[Pose landmark coordinates]
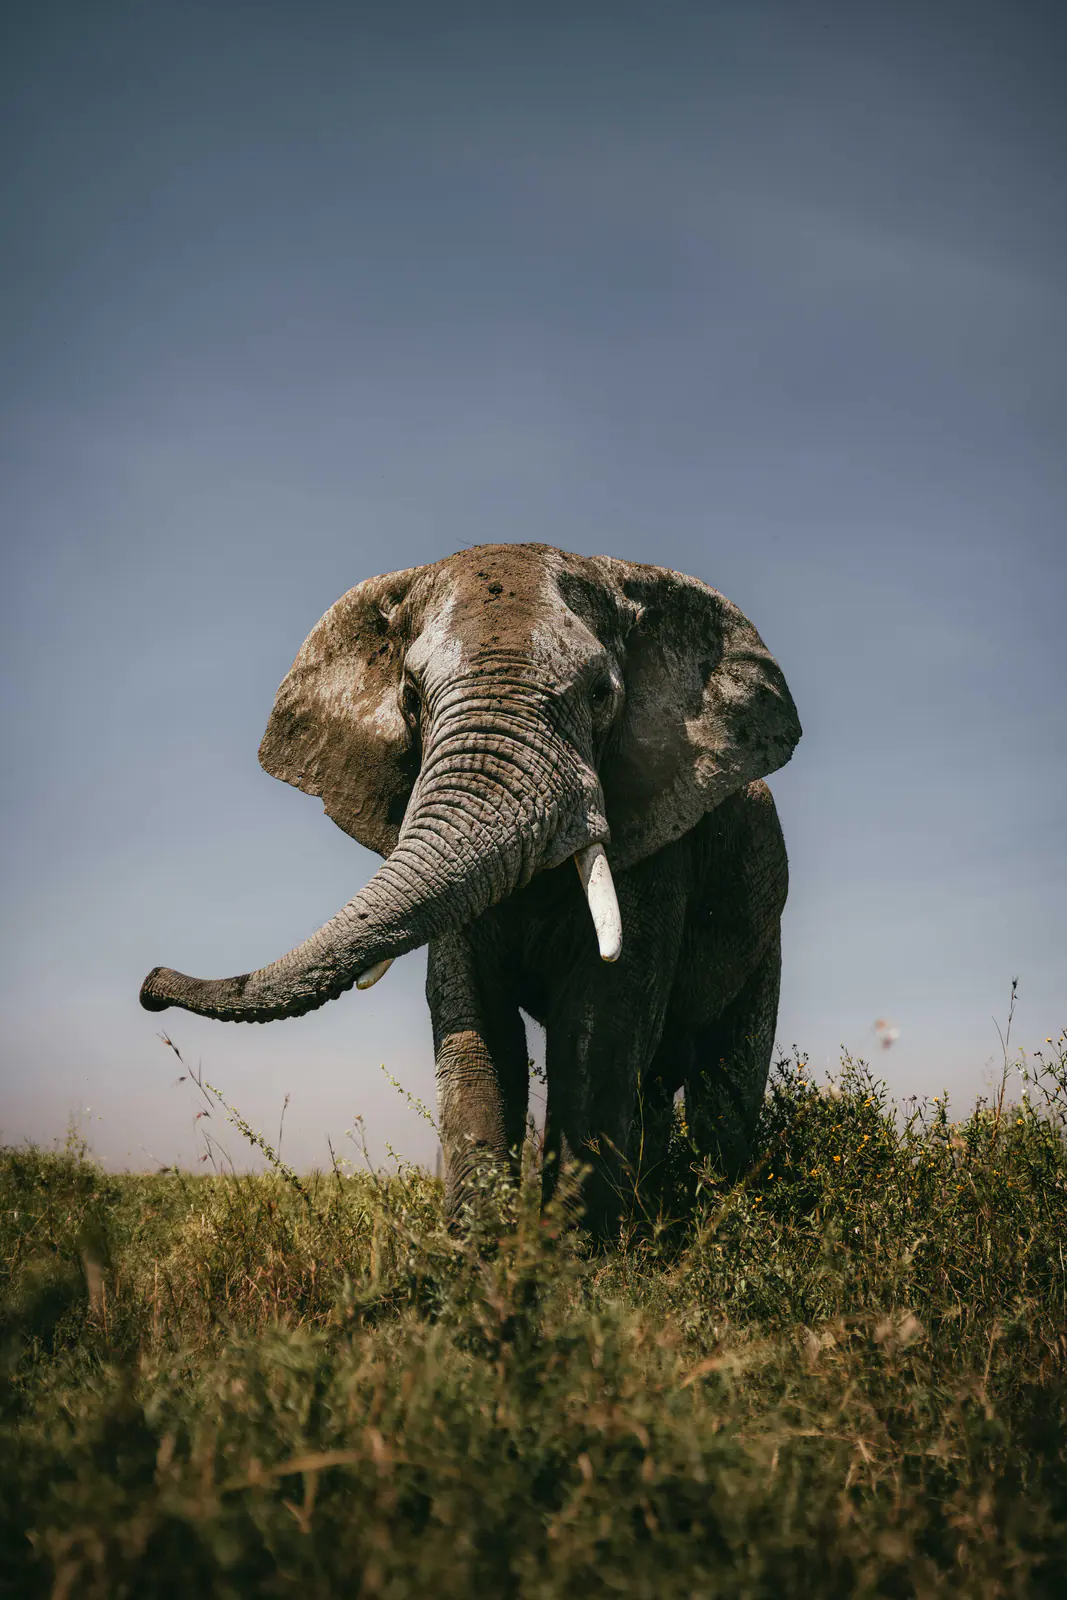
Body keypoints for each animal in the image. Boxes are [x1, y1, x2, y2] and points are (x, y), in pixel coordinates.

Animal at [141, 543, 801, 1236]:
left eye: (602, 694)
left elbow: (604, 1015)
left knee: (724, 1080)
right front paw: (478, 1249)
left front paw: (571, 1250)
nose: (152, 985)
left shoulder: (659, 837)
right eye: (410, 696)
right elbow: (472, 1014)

...

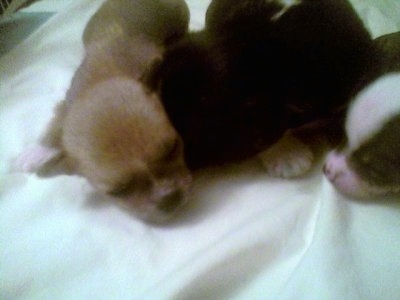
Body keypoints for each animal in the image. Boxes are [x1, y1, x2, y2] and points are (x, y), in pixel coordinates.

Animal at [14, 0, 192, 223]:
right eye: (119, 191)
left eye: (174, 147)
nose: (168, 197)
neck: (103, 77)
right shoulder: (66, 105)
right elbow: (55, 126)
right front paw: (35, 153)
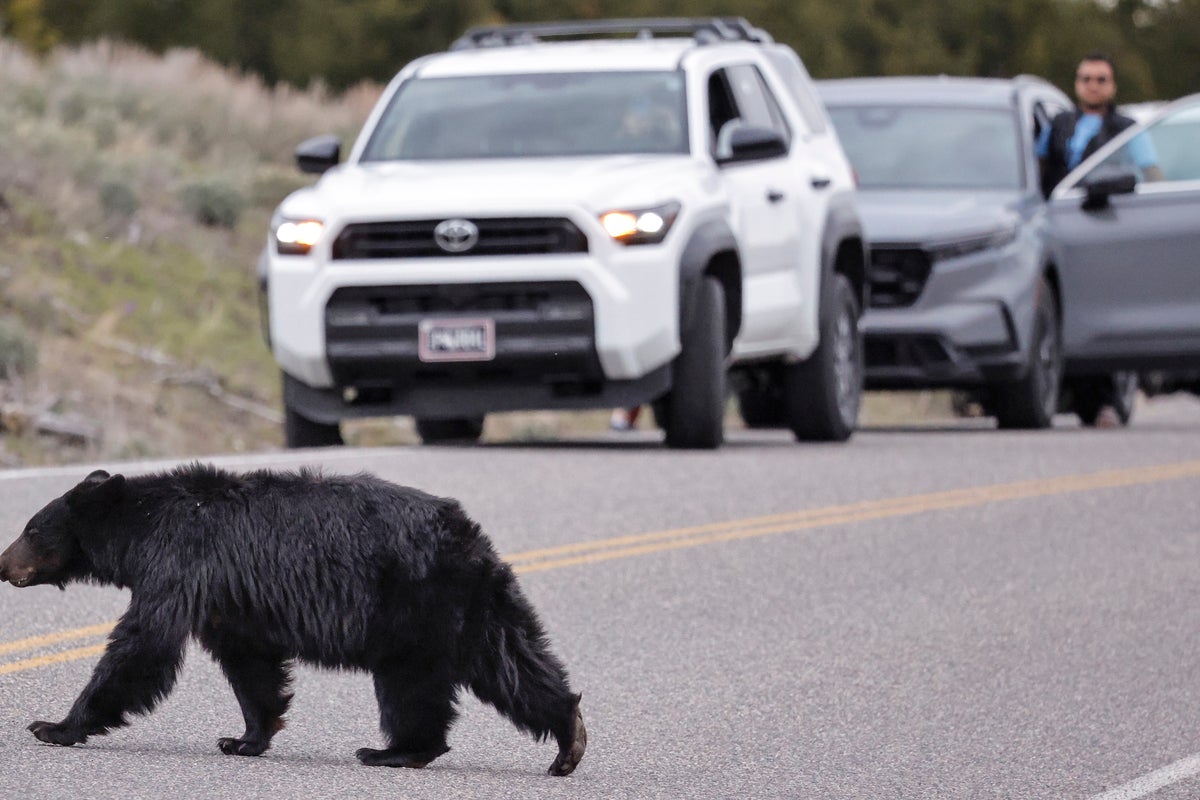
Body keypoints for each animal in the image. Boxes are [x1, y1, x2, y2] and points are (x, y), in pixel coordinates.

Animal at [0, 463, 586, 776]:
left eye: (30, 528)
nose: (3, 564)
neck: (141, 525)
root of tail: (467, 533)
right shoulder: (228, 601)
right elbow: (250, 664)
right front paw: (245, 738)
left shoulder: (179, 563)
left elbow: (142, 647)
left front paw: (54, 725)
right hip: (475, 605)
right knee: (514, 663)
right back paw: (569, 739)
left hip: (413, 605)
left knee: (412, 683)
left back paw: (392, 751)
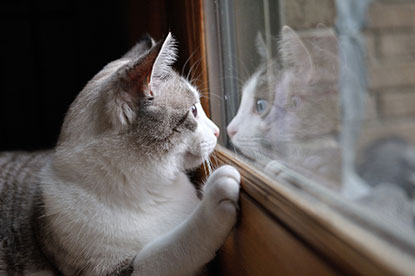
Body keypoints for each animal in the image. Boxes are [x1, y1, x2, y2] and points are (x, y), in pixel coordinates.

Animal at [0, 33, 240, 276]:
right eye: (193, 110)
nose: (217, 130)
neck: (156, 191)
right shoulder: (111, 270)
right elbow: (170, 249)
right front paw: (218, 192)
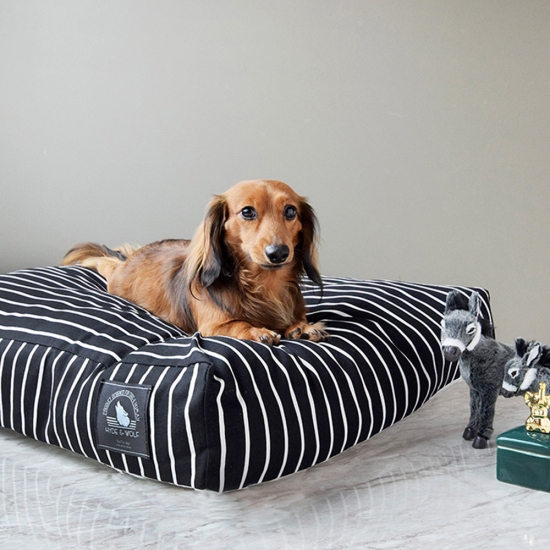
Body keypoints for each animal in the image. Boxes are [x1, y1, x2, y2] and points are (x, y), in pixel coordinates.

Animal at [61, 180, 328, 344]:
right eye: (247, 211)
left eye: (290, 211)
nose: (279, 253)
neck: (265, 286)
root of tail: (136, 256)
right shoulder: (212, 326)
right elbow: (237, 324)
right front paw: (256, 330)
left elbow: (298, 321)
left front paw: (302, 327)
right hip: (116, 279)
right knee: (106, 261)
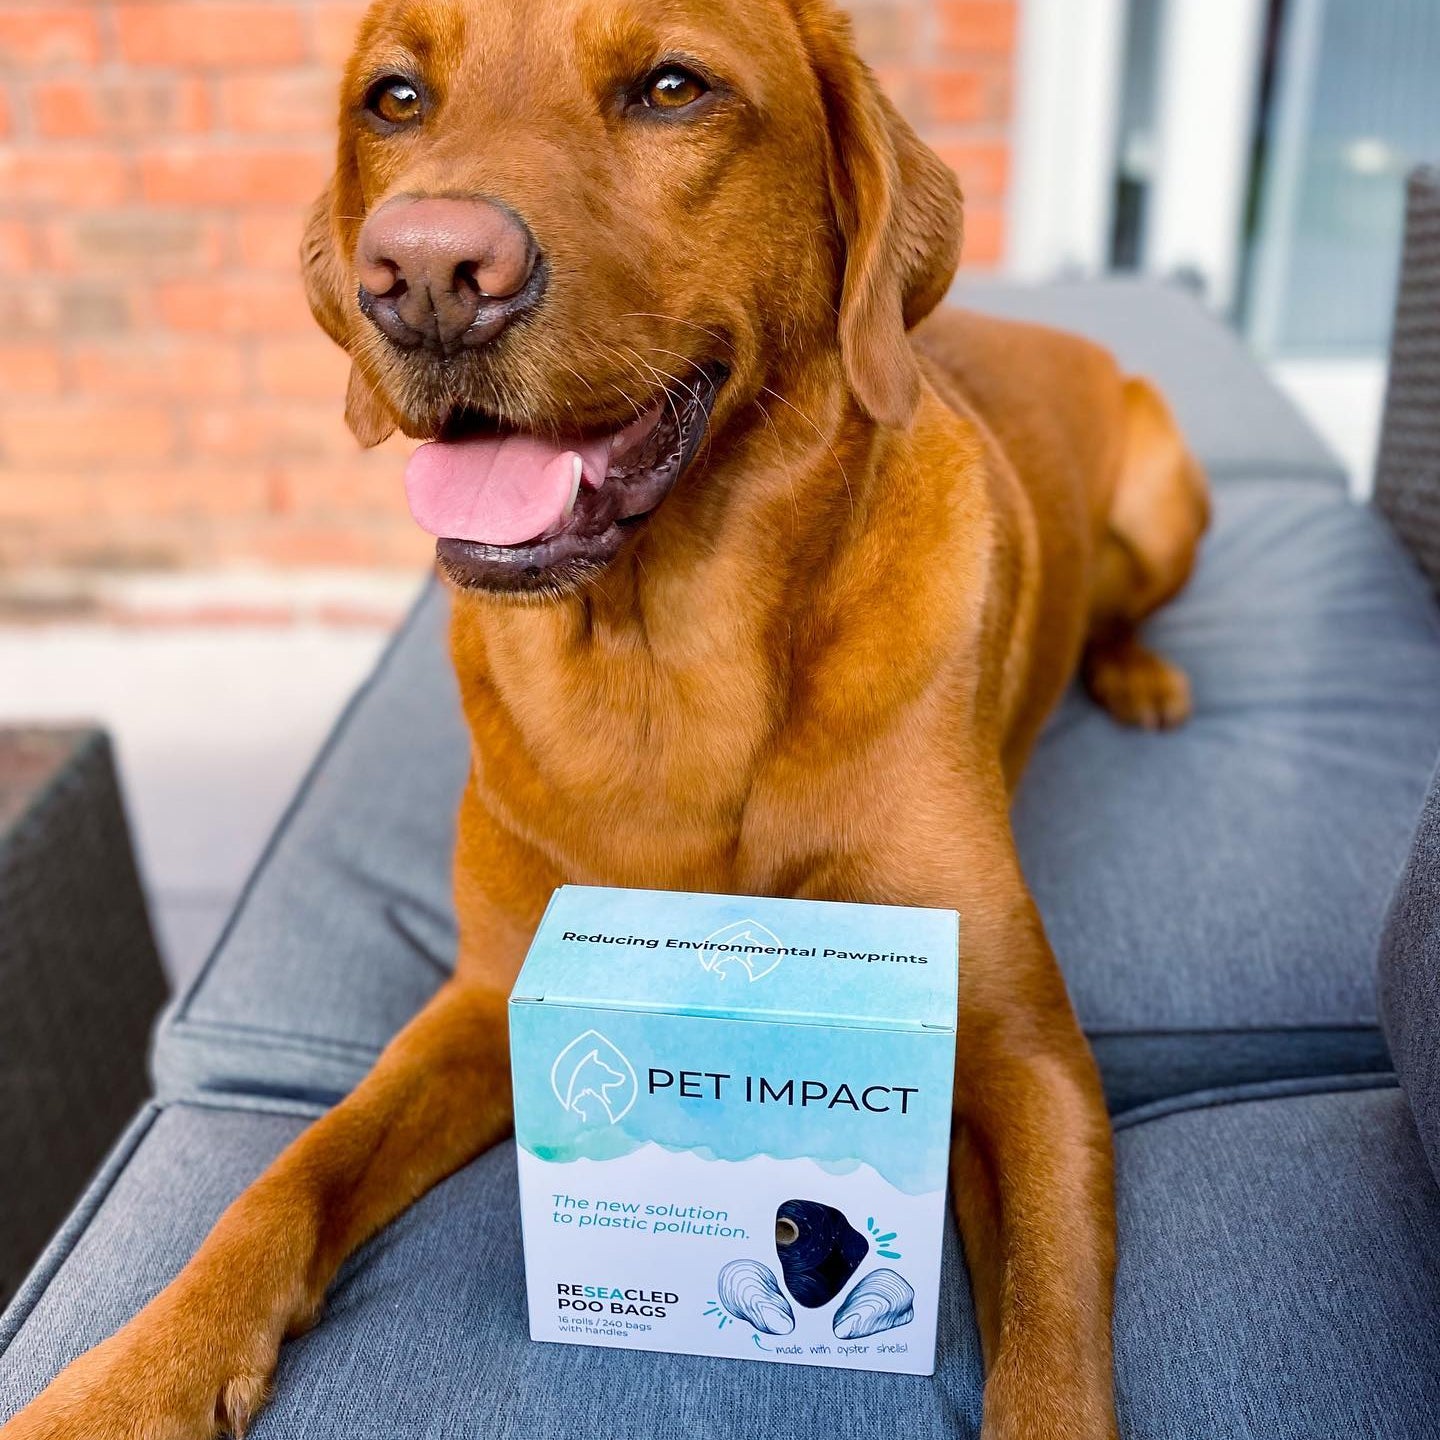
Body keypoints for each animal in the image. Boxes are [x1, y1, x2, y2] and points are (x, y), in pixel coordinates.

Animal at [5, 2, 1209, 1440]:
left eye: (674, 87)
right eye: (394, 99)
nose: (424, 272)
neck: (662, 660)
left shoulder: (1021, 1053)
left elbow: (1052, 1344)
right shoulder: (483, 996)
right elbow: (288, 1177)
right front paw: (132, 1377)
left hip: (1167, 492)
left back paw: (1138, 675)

- **Task statement**
Nothing except the lines from the one containing "right front paw: (218, 192)" through the one containing "left back paw: (1138, 675)" should appear in the answer, exactly as above and without pictures.

- **Result for this exercise**
right front paw: (218, 192)
Body keypoints for each animal in the image. Boxes are [x1, y1, x2, y2] and points are (x, y), in pixel coordinates.

Animal at [61, 180, 328, 344]:
right eye: (247, 211)
left eye: (290, 211)
nose: (279, 253)
neck: (265, 286)
root of tail: (136, 256)
right shoulder: (212, 326)
right elbow: (237, 324)
right front paw: (256, 330)
left elbow: (298, 321)
left front paw: (302, 327)
right hip: (116, 279)
right knee: (106, 261)
Body keypoints for each animal in the image. Boxes are [x1, y1, x2, y2] and points are (x, y), in pixel coordinates.

Animal at [5, 2, 1209, 1440]:
left eye: (674, 87)
right eye: (394, 99)
nose: (424, 272)
neck: (662, 660)
left shoulder: (1021, 1053)
left elbow: (1052, 1344)
right shoulder: (483, 996)
right elbow: (288, 1177)
right front paw: (132, 1377)
left hip: (1167, 492)
left back paw: (1138, 675)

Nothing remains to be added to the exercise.